One product especially was Orimulsion. Hugo has proven a difficult man to deal with.
Take a look at the New Brunswick power company problems .
Hugo was using his "cheap" fuels to try to undermine the US economy. He then decided to sign an exclusive deal with China for the supply of Orimulsion. They even set up a brand new facility. Then Hugo cancelled the deal leaving China in the lurch and prompting them to have to try and purchase Heavy Fuel oil on the open market. Significantly more expensive the sudden demand from China pushed the price still higher. This at a time when crude prices were rising already (which prompted Hugo to reclassify Orinoco crude and hence cancel the orimulsion deals).
So Venezuela at least has not made any prudent regulation of oil exporting and his internal refining capacity is a mess.

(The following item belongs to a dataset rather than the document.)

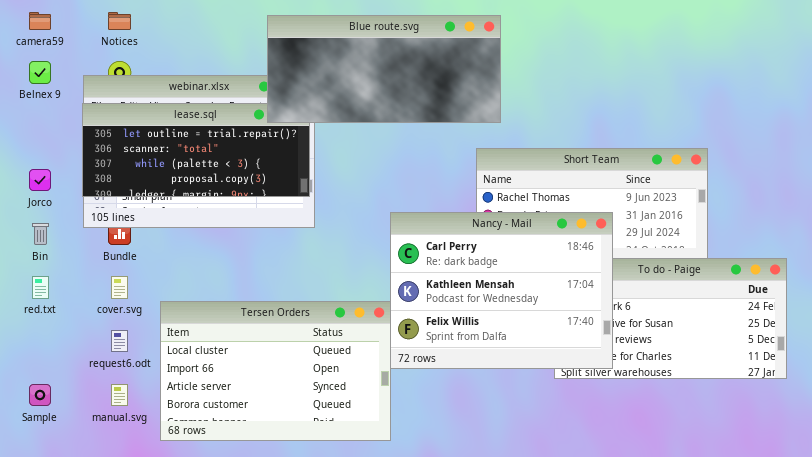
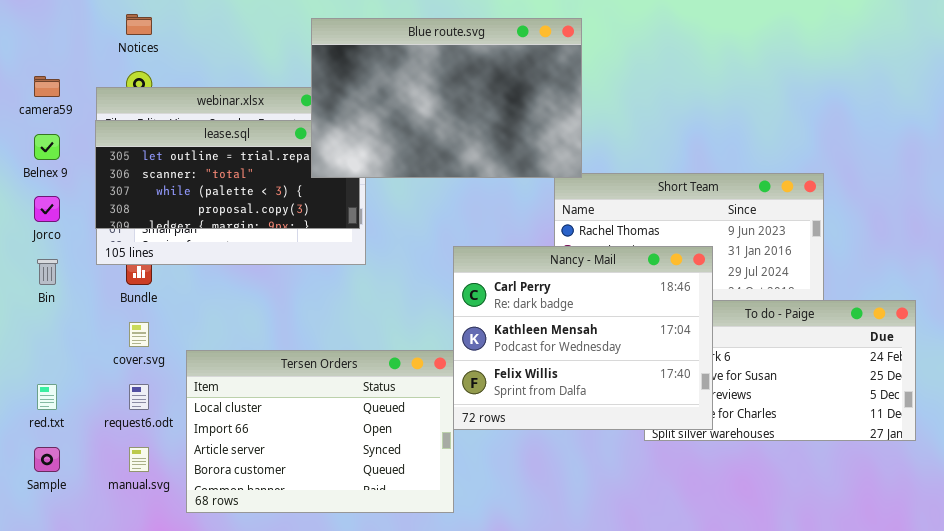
camera59: [29,12,51,30] -> [34,76,60,97], moved
Blue route.svg: [267,15,501,123] -> [311,18,582,178], resized
Belnex 9: [29,61,51,84] -> [34,134,60,160], moved
red.txt: [32,276,49,299] -> [37,384,57,410], moved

Yeah, never underestimate the power of a government to screw its citizens. If Venezuela sold its oil on the open market rather than using it as a crude (pun intended) political tool, it could be a much richer country. But if Venezuelans really are so infused with socialist ideaology to the degree that they're prepared to sell their property for less than it's worth, then why should I stop them? I see this (and indeed the ever-expanding remit of government in general - from something most people ignored 200 years ago to 50% or more of the economy and 90% of the evening news these days) as a problem with democracy. Anything, even monumentally stupid things, can get passed if you have the consent of a majority - or more usually the consent of the largest minority, but we know that in the real world things should not be decided by weight of popular opinion (or indeed its contrary). God doesn't exist just because a referendum on the issue would probably produce a "yes" vote - if anything the lesson of history is that most people are wrong on most things most of the time - I don't consider myself to be an exception. I wouldn't like to argue against democracy, I believe it was Churchill who described it as the least worst way to govern and in considering the alternatives I agree - but the fact that any agenda can be hijacked by a vocal minority who are tolerated by an apathetic majority needs to be addressed, before we end up with governments running everything, income tax at 100% and bureaucrats deciding what car you'll drive (or rather which yak you'll ride) to which socialist free-store and what goods you'll take home for your reguation meals - irrespective of which party you put in office. A free society is not one in which you get to choose who makes the rules - its one in which you get to make the rules yourself as far as possible.
Thatcher was wrong when she said you can't buck the market. You certainly can - just watch the Fed, ECB and BofE. But when you try to buck a market, someone has to pay - usually not the person doing the bucking but everyone else, which is why hardcore liberals like myself hate governments (or anyone else) manipulating markets absent a very solid justification of why it is in the common good to do so.